An in vitro co-culture model of esophageal cells identifies ascorbic acid as a modulator of cell competition
- Equal contributors
1 The Wistar Institute, 3601 Spruce St., Philadelphia, PA 19104, USA
2 Cell and Molecular Biology Program, University of Pennsylvania, 451 Curie Blvd, Philadelphia, PA 19104, USA
3 Helen Diller Family Comprehensive Cancer Center, Department of Surgery, University of California, San Francisco, 2340 Sutter St., San Francisco, CA 94115, USA
BMC Cancer 2011, 11:461 doi:10.1186/1471-2407-11-461Published: 25 October 2011
The evolutionary dynamics between interacting heterogeneous cell types are fundamental properties of neoplastic progression but can be difficult to measure and quantify. Cancers are heterogeneous mixtures of mutant clones but the direct effect of interactions between these clones is rarely documented. The implicit goal of most preventive interventions is to bias competition in favor of normal cells over neoplastic cells. However, this is rarely explicitly tested. Here we have developed a cell culture competition model to allow for direct observation of the effect of chemopreventive or therapeutic agents on two interacting cell types. We have examined competition between normal and Barrett's esophagus cell lines, in the hopes of identifying a system that could screen for potential chemopreventive agents.

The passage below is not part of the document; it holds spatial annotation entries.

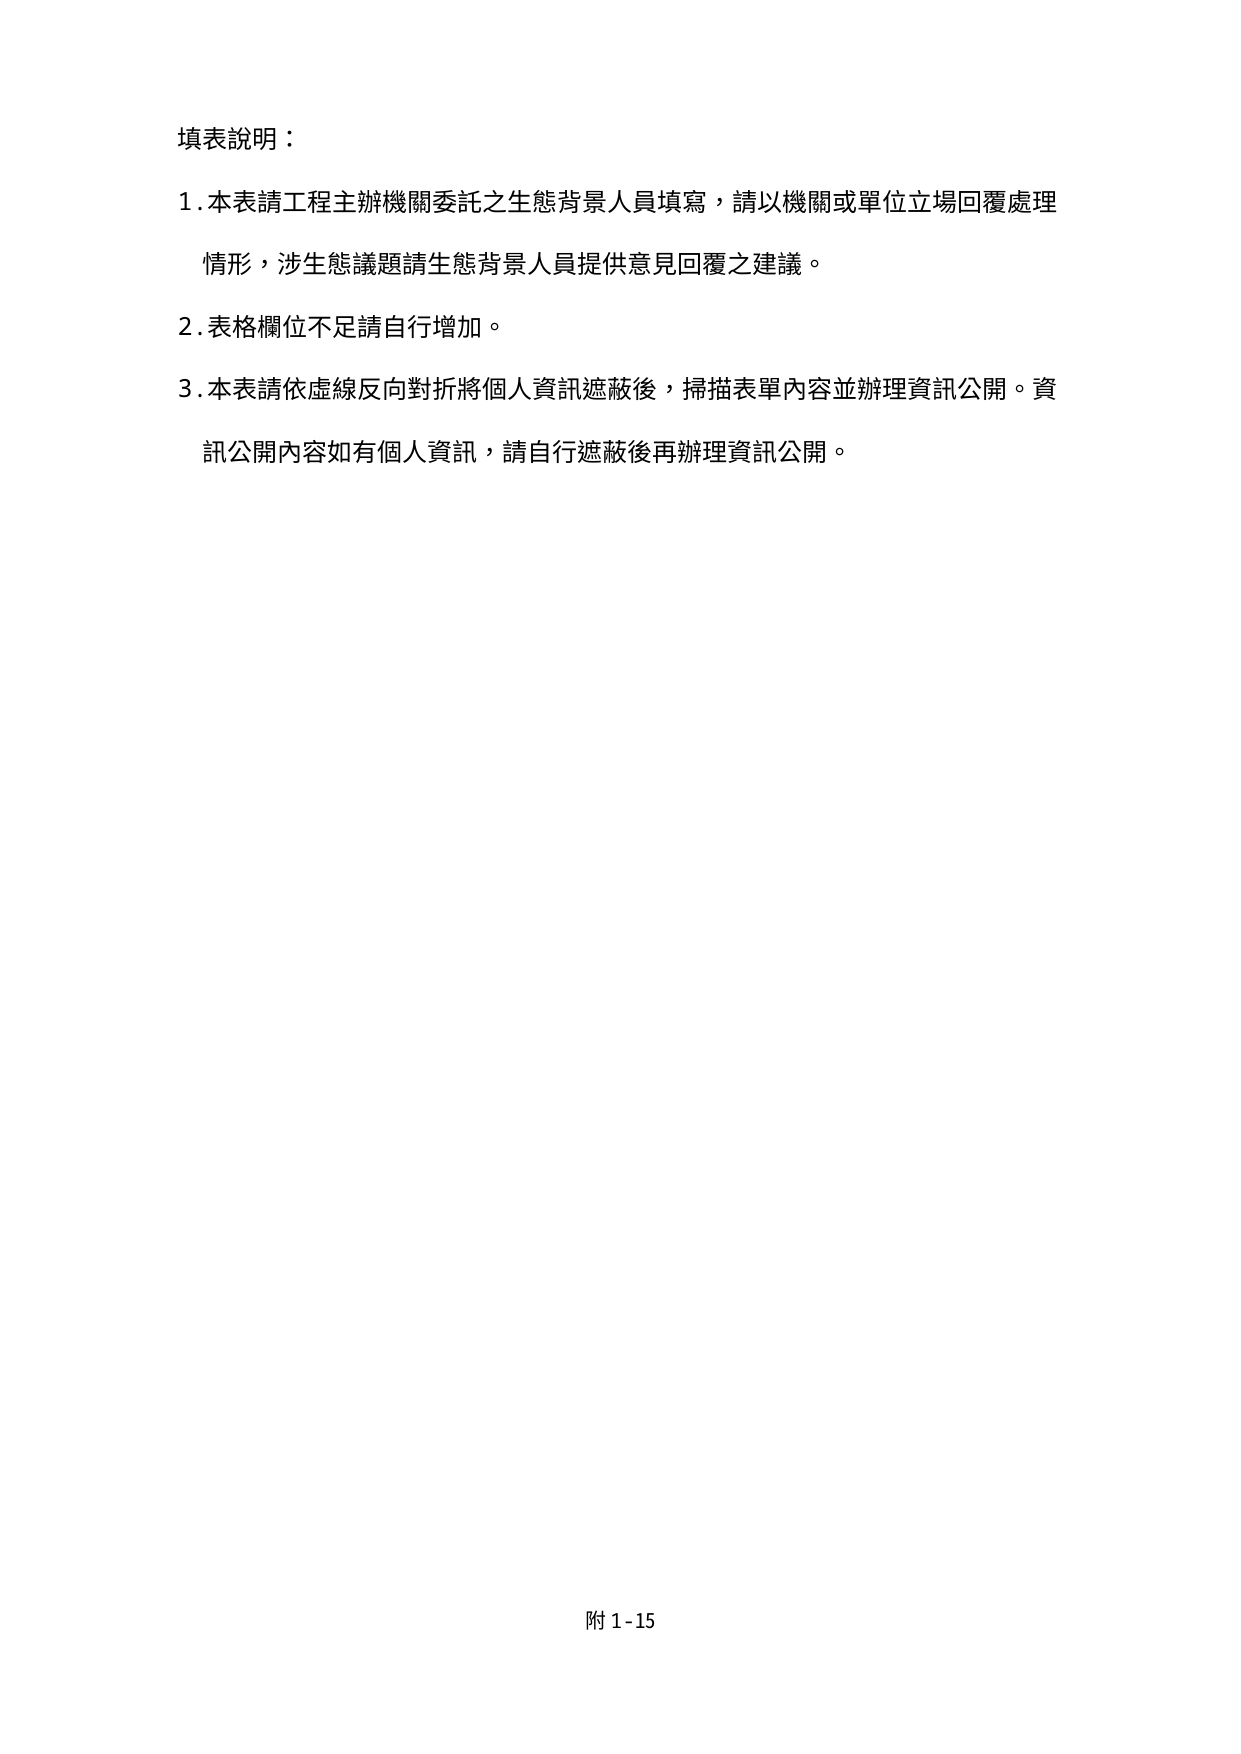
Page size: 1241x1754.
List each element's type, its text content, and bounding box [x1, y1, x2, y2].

text 3.本表請依虛線反向對折將個人資訊遮蔽後，掃描表單內容並辦理資訊公開。資訊公開內容如有個人資訊，請自行遮蔽後再辦理資訊公開。 [177, 346, 1063, 471]
text 2.表格欄位不足請自行增加。 [177, 284, 1063, 346]
text 1.本表請工程主辦機關委託之生態背景人員填寫，請以機關或單位立場回覆處理情形，涉生態議題請生態背景人員提供意見回覆之建議。 [177, 159, 1063, 284]
text 填表說明： [177, 96, 1063, 159]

One fluorescently-labeled normal squamous esophageal cell line (EPC2-hTERT) was grown in competition with one of four Barrett's esophagus cell lines (CP-A, CP-B, CP-C, CP-D) under varying conditions and the outcome of competition measured over 14 days by flow cytometry.
We demonstrate that ascorbic acid (vitamin C) can help squamous cells outcompete Barrett's cells in this system. We are also able to show that ascorbic acid's boost to the relative fitness of squamous cells was increased in most cases by mimicking the pH conditions of gastrointestinal reflux in the lower esophagus.
This model is able to integrate differential fitness effects on various cell types, allowing us to simultaneously capture effects on interacting cell types without having to perform separate experiments. This model system may be used to screen for new classes of cancer prevention agents designed to modulate the competition between normal and neoplastic cells.